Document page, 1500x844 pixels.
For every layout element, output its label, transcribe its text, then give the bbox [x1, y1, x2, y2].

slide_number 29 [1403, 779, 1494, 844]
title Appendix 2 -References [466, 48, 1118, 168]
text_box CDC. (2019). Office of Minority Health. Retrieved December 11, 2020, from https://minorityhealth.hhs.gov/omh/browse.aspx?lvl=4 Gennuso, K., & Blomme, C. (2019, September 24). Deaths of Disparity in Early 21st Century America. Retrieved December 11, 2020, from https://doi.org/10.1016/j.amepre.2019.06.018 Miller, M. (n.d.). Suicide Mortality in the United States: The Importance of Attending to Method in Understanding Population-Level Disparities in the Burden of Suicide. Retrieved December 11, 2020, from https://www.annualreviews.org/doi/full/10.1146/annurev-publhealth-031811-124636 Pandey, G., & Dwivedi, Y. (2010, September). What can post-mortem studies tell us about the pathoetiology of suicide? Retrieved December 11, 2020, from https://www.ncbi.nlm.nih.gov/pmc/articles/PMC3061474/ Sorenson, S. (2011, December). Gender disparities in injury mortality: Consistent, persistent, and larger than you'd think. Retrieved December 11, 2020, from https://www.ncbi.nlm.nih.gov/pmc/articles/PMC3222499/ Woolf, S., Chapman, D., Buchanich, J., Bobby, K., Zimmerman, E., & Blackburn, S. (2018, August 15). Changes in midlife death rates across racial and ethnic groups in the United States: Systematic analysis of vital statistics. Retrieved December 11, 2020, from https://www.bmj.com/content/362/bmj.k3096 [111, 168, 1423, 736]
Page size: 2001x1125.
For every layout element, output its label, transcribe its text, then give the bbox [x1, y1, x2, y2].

--*--

__Task item__. Without altering a single word, transcribe the entries above.

__Written response__.
Document page, 1500x844 pixels.
For every layout element, output its label, transcribe its text, then give the bbox [x1, y1, x2, y2].

slide_number 29 [1403, 779, 1494, 844]
title Appendix 2 -References [466, 48, 1118, 168]
text_box CDC. (2019). Office of Minority Health. Retrieved December 11, 2020, from https://minorityhealth.hhs.gov/omh/browse.aspx?lvl=4 Gennuso, K., & Blomme, C. (2019, September 24). Deaths of Disparity in Early 21st Century America. Retrieved December 11, 2020, from https://doi.org/10.1016/j.amepre.2019.06.018 Miller, M. (n.d.). Suicide Mortality in the United States: The Importance of Attending to Method in Understanding Population-Level Disparities in the Burden of Suicide. Retrieved December 11, 2020, from https://www.annualreviews.org/doi/full/10.1146/annurev-publhealth-031811-124636 Pandey, G., & Dwivedi, Y. (2010, September). What can post-mortem studies tell us about the pathoetiology of suicide? Retrieved December 11, 2020, from https://www.ncbi.nlm.nih.gov/pmc/articles/PMC3061474/ Sorenson, S. (2011, December). Gender disparities in injury mortality: Consistent, persistent, and larger than you'd think. Retrieved December 11, 2020, from https://www.ncbi.nlm.nih.gov/pmc/articles/PMC3222499/ Woolf, S., Chapman, D., Buchanich, J., Bobby, K., Zimmerman, E., & Blackburn, S. (2018, August 15). Changes in midlife death rates across racial and ethnic groups in the United States: Systematic analysis of vital statistics. Retrieved December 11, 2020, from https://www.bmj.com/content/362/bmj.k3096 [111, 168, 1423, 736]
Page size: 2001x1125.
For every layout element, output its label, transcribe its text, then give the bbox [x1, y1, x2, y2].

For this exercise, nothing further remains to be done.